Synthetic miRNAs were manufactured by TriLink BioTechnologies (San Diego, CA) and spiked into human liver and placenta total RNA (Ambion). 100 ng of these RNA mixes were then used for labeling and hybridization onto the microarrays, while 5 ng were used as input into the reverse transcriptase reaction for qPCR. Two replicate microarray hybridizations and four replicate qPCR reactions were done for each dilution in each tissue.

Frozen cell pellets were resuspended in phosphate buffered saline and divided into equal aliquots of 5 × 10⁶ (HeLa) or 1 × 10⁷ (breast) cells and refrozen. Individual aliquots were subsequently thawed just before use.

TRIzol preps were performed according to the manufacturer's protocol (Invitrogen, Carlsbad, CA) using an isopropanol precipitation. Briefly, 1 ml of TRIzol reagent was added to the cell pellet and cells were lysed by repetitive pipetting, and then incubated at room temperature for 5 minutes. 200 μl of chloroform were added, followed by vigorous shaking and incubation for 2–3 minutes at room temperature. Samples were centrifuged 15 minutes at 12000 × g at 4°C. The aqueous layer was transferred to a new tube, and the RNA was precipitated by adding 0.5 ml isopropanol, incubating 10 minutes at room temperature, and spinning for 10 minutes (12000 × g at 4°C). Pellets were washed with 80% ethanol and resuspended in nuclease-free dH₂O (Ambion).
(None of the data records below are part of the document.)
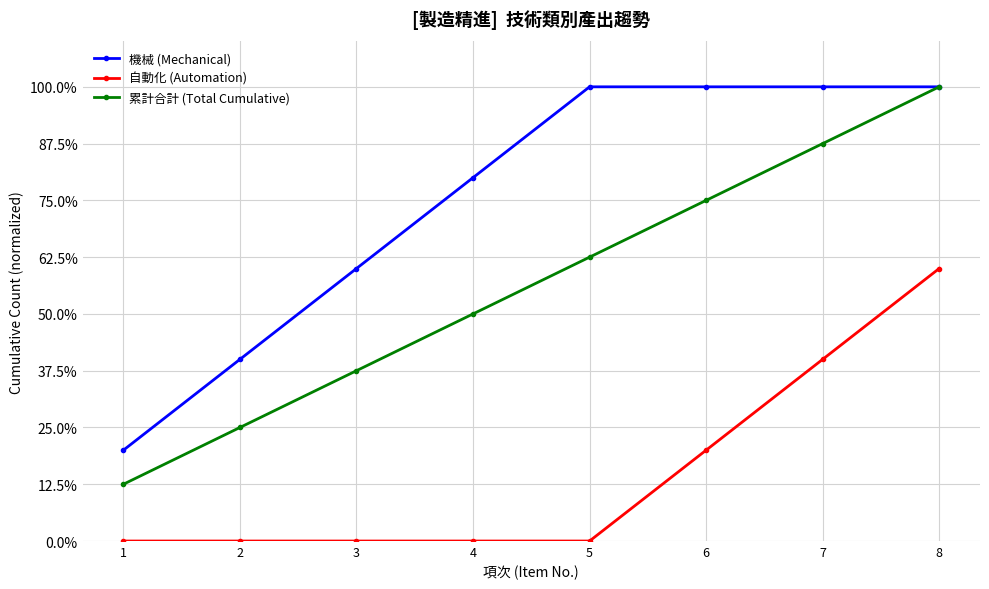

Reading right to left, extract all data points from this chart.

機械 (Mechanical): 8=1.0	7=1.0	6=1.0	5=1.0	4=0.8	3=0.6	2=0.4	1=0.2
自動化 (Automation): 8=0.6	7=0.4	6=0.2	5=0.0	4=0.0	3=0.0	2=0.0	1=0.0
累計合計 (Total Cumulative): 8=1.0	7=0.9	6=0.8	5=0.6	4=0.5	3=0.4	2=0.2	1=0.1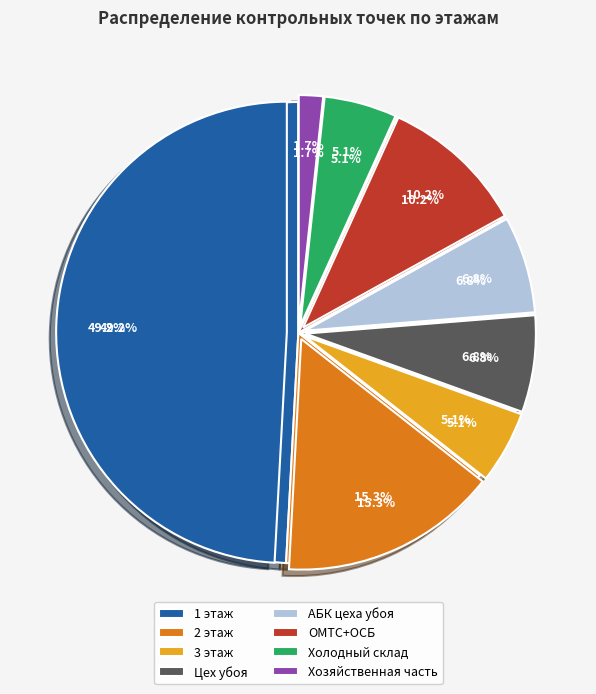

To the nearest percent, what portion does 2 этаж represent?

18%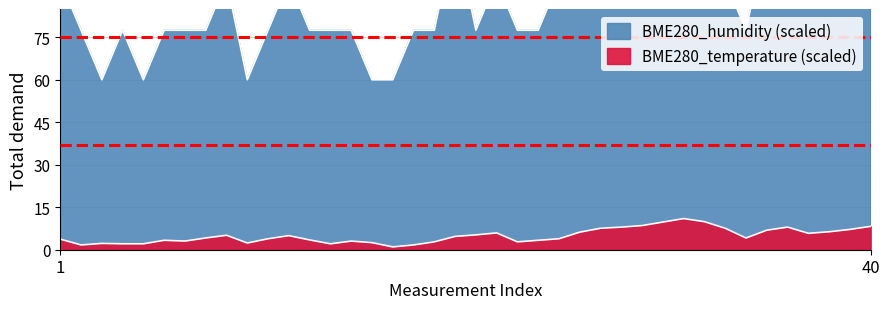

List the series in order of their overall mean, highest first.

BME280_humidity, BME280_temperature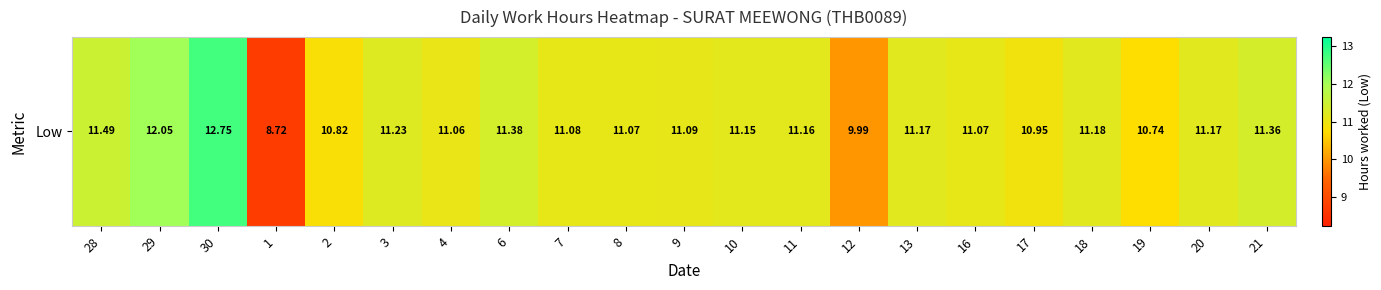

What is the difference between the values at 21 and 4?

0.3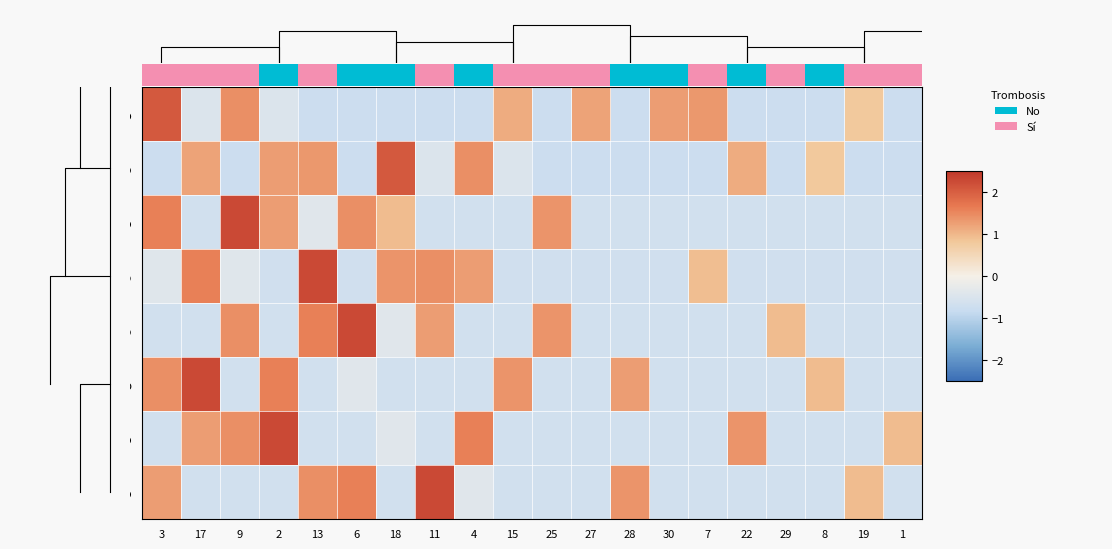

What is the minimum value shown in the chart?

-0.8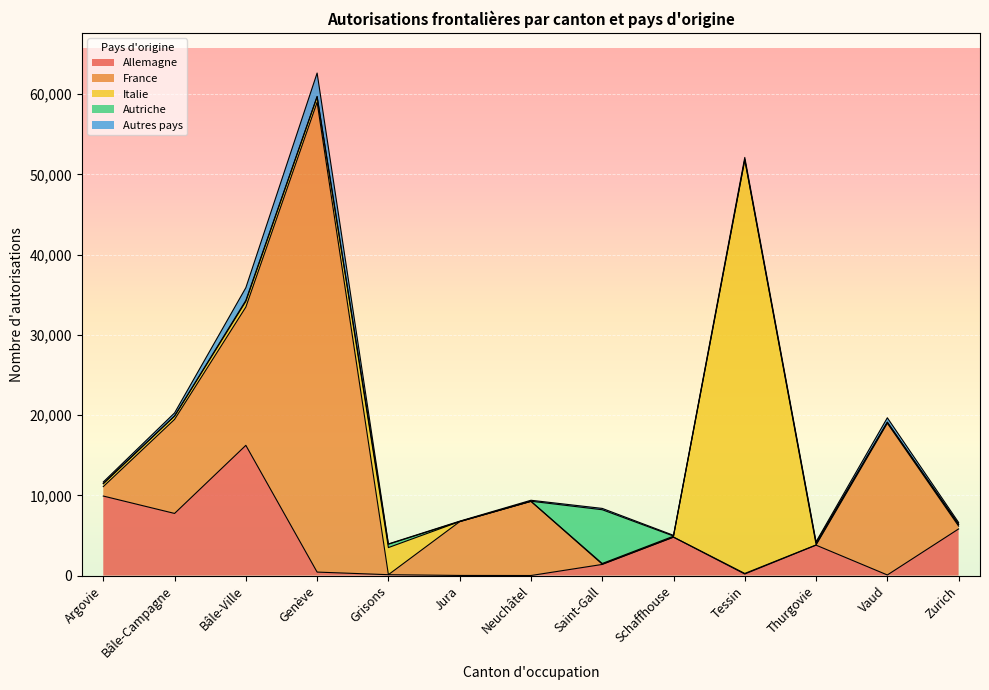

What is the label of the 11th point from the right?

Bâle-Ville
miRNeasy total RNA preps (QIAGEN, Valencia, CA) were performed according to the manufacturer's protocol. The mirVana miRNA Isolation kit (Applied Biosystems) was used according to the manufacturer's protocol for total RNA isolation.

All total RNA preps were analyzed using the 2100 Bioanalyzer (Agilent Technologies), RNA 6000 Nano LabChip kits, and 2100 expert software (version B.02.05.SI360). Absorption spectra were measured on an ND-1000 spectrophotometer (NanoDrop Technologies, Wilmington, DE).